Much of what's being sold as 'AI' today is snake oil, says Princeton professor

AI companies have raised millions of dollars in funding from investors - but their technology isn't really artificial intelligence

Most of the products or applications being sold today as artificial intelligence (AI) are little more than "snake oil", Arvind Narayanan, an associate professor at Princeton professor, has warned.

The term snake oil is, today, a euphemism for misleading marketing. The term is used to describe any useless medical remedy hawked by quacks as a cure-all for a wide-range of ailments.

In the 19th century, 'snake oil' was commonly sold across the US as a panacea, although most of those products had no medicinal value and didn't even contain any actual snake oil.

The same deceptive tactics have sneaked into the area of AI marketing in 21st century, experts believe.

"Much of what's being sold as "AI" today is snake oil. It does not and cannot work," says Narayanan.

In a lecture at MIT earlier this week, Narayanan described the reasons why this deceptive marketing of AI is happening and how to recognise flawed AI claims.

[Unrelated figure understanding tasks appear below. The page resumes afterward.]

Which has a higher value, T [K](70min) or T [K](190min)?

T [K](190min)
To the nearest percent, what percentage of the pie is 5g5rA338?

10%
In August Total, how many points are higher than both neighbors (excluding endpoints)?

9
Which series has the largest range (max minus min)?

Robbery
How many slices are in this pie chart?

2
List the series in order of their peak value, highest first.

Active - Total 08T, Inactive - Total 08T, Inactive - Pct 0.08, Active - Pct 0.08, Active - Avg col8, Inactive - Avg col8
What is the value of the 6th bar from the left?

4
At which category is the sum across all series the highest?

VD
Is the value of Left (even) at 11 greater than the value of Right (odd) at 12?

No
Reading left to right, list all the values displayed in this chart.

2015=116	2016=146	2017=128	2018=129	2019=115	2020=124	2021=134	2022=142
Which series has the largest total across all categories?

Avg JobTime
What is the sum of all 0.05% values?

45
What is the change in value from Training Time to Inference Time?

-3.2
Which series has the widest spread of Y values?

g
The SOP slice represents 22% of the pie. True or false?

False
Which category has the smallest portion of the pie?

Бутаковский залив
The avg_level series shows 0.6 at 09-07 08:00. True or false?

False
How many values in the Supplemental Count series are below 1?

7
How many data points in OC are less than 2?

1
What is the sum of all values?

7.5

According to Narayanan, many companies have been using what has been claimed are AI-based assessment systems to screen applicants. And the majority claim to work, not by analysing what the candidate said or wrote in their CV, but by speech pattern and body language.

"Common sense tells you this isn't possible, and AI experts would agree," said Narayanan.

Many companies claiming to be in artificial intelligence have raised millions of dollars in funding from investors and are going after clients aggressively, he continued.

But a recent study by London Venture Capital firm MMC found that a large number of European start-ups advertising themselves as 'AI companies' actually don't use any AI in their applications at all. And when the technology is deployed, it is often done in highly predictable ways.

Most people also confuse chatbots, fraud detection, and business process automation systems with AI, thereby adding to the problem.

According to Narayanan, content identification, facial recognition, medical diagnosis from scans, speech-to-text and deepfakes are just some of the areas where AI has experienced genuine and rapid technology progress.

In addition, spam detection, detection of copyrighted material, automated essay grading, so-called hate-speech detection and content recommendation are the areas where AI is far from perfect, but improving.

The areas where AI use will remain fundamentally dubious include predicting criminal recidivism, forecasting job performance, predictive policing and predicting terrorist risk, said Narayanan.